Plus tôt samedi, la porte-parole du procureur de Paris, Agnès Thibault-Lecuivre, avait indiqué que le suspect refusait de parler aux enquêteurs. Elle a aussi annoncé qu'un quatrième suspect arrêté après l'attaque avait été libéré sans accusation.

Les enquêteurs n'ont pas encore été en mesure de déterminer le motif de l'attaque ni d'identifier de possibles liens avec le djihadisme international, a précisé Mme Thibault-Lecuivre. En vertu des lois antiterroristes françaises, Yassine Salhi et les deux femmes ne peuvent être détenus pendant plus de quatre jours si aucune accusation préliminaire n'est déposée.
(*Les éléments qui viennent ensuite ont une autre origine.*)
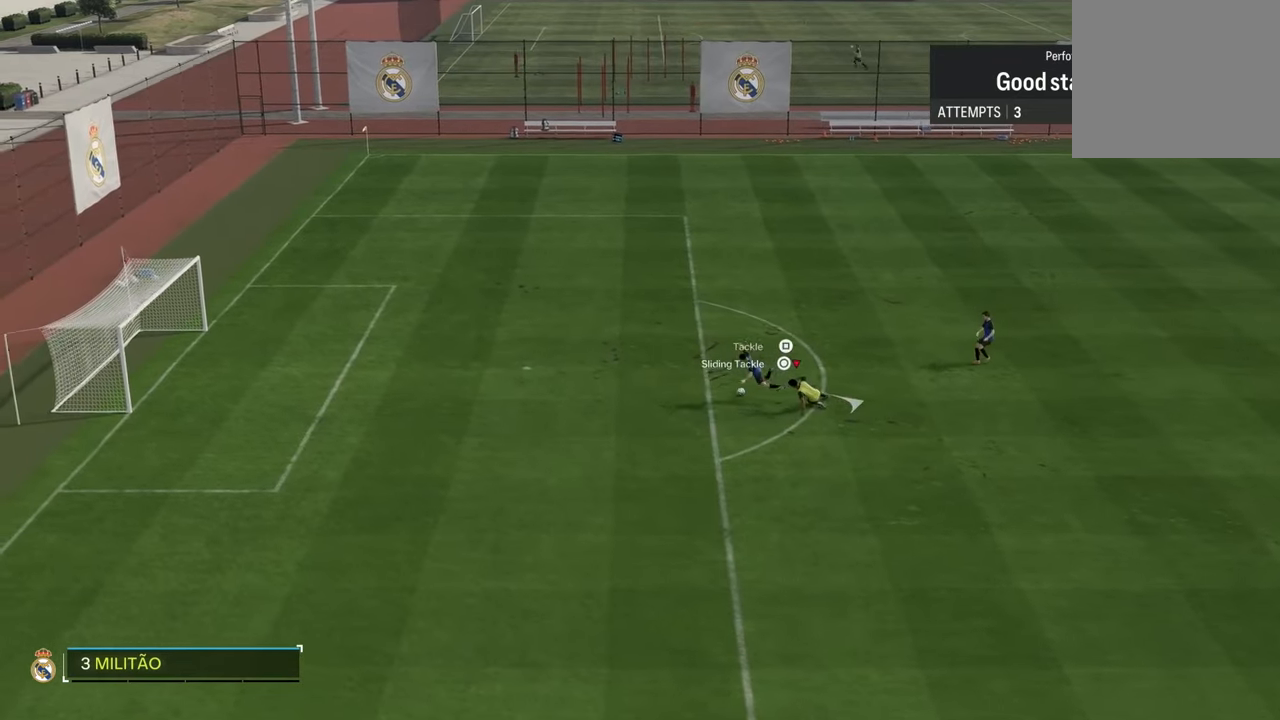
{"dt_ms": 500, "buttons": [], "left_stick": "center", "right_stick": "center", "events": [[200, "L3", "up"], [300, "CIRCLE", "up"], [300, "left_stick", "center"], [350, "R2", "up"]]}
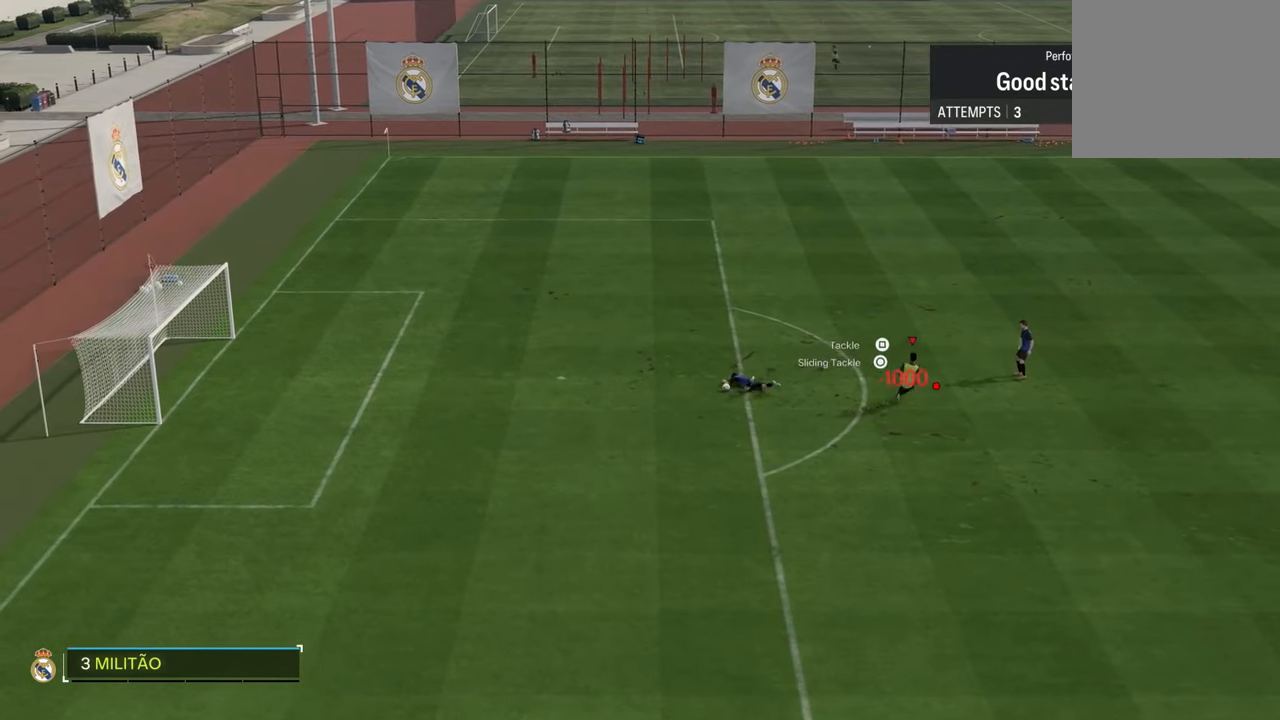
{"dt_ms": 500, "buttons": [], "left_stick": "center", "right_stick": "center", "events": []}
Par ailleurs, des centaines de personnes ont afflué samedi en Isère pour rendre hommage à Hervé Cornara, le chef d'entreprise qui employait Yassine Salhi depuis le mois de mars, et dénoncer la violence. Des dizaines de personnes ont participé à une minute de silence à Saint-Quentin-Fallavier. D'autres se sont présentées dans un quartier résidentiel de Fontaines-sur-Saône, en banlieue de Lyon, pour saluer la mémoire de M. Cornara.

Hervé Cornara, un homme apprécié de tous

Philomène BOUILLON (FONTAINES-SUR-SAÔNE) - Sauvagement décapité vendredi lors d'un attentat dans la région de Lyon, Hervé Cornara, chef d'entreprise de 54 ans, était apprécié pour son dynamisme et son engagement dans la ville de Fontaines-sur-Saône où il résidait.

«C'est un mec formidable», soupire, sans arriver à parler de lui au passé, Fernand Rodriguez, secrétaire de l'association des locataires du quartier des Marronniers, que présidait M. Cornara.

Hervé Cornara était un «enfant du quartier» qui «se donnait à fond dans tout», ont témoigné ses voisins. Émus, ils saluaient samedi la mémoire de ce chef d'entreprise, dont le corps décapité a été découvert la veille dans l'enceinte d'une usine de gaz industriels visée par un attentat.

Marié et père d'un jeune homme aujourd'hui âgé d'une vingtaine d'années, Hervé Cornara était resté fidèle, malgré ses succès, à ce quartier modeste où il avait grandi: des barres d'immeubles de quatre étages, une grande tour, une crèche, une clinique vétérinaire et un coquet jardin partagé. Sa maman, âgée de 87 ans, habite toujours dans la tour en face.

Responsable de l'association des locataires, le chef d'entreprise était très actif. «Il s'est impliqué pour garder le poste. Il voulait organiser un grand barbecue ces jours-ci», rappelle son ami Fernand.

«Il travaillait beaucoup, surtout depuis qu'il avait sa deuxième société à Chassieu, on se disait que ça lui ferait trop», ajoute Fernand Rodriguez, tandis que son épouse baisse la tête et sanglote, dans leur appartement du premier étage de la même barre d'immeuble que la victime.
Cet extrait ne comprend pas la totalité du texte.